▶ **Task item**
Give back one number only: how many lines in the material below contain "וליאור".

▶ **Provided data**
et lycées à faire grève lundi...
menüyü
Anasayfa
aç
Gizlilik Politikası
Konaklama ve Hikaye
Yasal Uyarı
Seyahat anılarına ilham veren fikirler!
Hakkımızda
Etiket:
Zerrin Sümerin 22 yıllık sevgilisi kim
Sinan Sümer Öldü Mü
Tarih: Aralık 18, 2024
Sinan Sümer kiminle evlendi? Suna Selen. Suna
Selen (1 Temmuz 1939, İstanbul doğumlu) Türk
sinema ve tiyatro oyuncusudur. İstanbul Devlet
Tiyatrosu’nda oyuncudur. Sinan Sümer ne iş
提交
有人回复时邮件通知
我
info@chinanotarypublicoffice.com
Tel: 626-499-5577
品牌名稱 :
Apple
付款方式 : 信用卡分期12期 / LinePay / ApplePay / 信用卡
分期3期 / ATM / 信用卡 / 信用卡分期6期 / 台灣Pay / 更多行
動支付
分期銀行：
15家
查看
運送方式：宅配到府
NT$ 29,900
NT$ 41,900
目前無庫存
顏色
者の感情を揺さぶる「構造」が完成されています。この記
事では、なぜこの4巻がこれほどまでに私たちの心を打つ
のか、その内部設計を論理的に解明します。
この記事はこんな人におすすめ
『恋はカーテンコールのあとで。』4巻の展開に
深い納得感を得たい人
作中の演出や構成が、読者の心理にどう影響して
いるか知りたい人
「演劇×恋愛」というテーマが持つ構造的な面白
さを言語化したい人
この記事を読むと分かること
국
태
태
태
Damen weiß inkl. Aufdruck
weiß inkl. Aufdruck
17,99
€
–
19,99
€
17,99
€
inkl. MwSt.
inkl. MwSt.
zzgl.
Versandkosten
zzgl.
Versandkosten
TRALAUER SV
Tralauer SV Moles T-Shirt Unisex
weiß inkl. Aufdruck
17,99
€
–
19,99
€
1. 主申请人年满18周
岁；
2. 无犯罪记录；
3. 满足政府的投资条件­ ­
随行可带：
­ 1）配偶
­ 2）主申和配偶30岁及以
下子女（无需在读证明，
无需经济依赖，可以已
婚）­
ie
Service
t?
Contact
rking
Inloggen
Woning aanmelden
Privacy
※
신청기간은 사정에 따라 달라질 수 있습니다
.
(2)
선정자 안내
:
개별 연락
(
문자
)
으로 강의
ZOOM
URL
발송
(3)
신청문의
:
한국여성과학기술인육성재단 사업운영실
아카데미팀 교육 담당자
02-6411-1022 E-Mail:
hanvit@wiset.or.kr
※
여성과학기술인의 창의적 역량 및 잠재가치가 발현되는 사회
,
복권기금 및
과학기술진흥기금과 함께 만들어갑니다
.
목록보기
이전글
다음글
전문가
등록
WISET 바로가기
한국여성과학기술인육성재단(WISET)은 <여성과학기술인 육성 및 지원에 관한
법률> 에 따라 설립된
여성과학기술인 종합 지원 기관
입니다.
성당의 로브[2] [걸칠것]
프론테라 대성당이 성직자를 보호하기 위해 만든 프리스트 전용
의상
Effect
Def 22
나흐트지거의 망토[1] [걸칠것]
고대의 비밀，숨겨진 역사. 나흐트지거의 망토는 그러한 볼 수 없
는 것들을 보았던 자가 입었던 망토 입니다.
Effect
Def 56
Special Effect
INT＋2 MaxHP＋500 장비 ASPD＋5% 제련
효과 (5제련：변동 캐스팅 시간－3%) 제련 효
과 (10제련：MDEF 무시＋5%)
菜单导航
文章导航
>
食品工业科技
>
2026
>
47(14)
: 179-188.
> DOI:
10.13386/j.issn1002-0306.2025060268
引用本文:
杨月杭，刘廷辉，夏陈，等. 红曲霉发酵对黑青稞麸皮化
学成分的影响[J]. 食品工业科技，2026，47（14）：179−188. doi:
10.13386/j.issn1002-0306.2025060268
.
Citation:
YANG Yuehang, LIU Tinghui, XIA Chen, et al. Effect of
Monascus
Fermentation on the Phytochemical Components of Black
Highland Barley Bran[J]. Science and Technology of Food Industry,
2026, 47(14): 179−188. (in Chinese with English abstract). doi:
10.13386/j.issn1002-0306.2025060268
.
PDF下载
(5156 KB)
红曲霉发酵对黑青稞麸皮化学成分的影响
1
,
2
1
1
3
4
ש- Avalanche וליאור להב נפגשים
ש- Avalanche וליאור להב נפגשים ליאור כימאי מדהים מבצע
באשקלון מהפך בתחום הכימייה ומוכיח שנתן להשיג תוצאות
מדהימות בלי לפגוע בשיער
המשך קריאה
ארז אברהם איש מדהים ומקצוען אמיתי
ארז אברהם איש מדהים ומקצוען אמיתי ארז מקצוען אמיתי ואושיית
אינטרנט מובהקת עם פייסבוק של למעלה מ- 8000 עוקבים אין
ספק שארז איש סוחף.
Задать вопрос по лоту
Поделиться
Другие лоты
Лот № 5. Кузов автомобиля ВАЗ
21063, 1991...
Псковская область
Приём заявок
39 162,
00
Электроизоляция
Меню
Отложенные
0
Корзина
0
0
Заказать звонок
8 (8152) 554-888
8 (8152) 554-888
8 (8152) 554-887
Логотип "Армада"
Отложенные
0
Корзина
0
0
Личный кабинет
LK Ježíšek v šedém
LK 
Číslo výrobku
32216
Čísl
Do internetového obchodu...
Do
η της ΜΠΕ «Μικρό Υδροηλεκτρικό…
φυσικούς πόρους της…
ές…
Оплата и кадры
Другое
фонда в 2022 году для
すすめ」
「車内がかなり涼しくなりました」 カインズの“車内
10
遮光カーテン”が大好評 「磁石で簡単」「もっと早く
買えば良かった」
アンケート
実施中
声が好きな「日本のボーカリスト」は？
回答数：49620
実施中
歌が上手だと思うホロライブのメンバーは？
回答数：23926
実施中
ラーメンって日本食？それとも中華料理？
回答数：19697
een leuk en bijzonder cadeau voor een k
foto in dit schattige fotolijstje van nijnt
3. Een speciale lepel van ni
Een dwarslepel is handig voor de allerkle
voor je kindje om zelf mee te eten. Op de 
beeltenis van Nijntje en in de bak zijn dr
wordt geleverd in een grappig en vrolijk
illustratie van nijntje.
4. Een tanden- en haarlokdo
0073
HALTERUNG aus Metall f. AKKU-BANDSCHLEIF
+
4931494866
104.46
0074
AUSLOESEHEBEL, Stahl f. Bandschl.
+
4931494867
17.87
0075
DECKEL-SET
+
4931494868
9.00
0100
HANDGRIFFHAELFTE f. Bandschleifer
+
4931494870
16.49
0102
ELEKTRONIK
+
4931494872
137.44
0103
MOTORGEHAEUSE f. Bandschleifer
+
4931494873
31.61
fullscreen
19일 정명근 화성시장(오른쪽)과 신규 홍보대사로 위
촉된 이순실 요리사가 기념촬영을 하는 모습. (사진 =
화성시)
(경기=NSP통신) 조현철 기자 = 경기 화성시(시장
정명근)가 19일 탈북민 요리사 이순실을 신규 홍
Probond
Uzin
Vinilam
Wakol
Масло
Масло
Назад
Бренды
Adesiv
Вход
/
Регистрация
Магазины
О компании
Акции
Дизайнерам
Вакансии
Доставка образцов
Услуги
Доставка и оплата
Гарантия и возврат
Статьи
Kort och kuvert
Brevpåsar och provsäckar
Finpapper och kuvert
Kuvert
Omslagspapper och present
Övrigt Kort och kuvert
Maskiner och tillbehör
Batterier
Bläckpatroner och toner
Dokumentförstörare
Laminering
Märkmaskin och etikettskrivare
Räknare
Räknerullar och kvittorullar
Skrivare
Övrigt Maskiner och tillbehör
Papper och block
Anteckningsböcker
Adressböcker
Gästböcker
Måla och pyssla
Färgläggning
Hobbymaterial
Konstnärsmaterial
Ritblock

▶ **Result**
2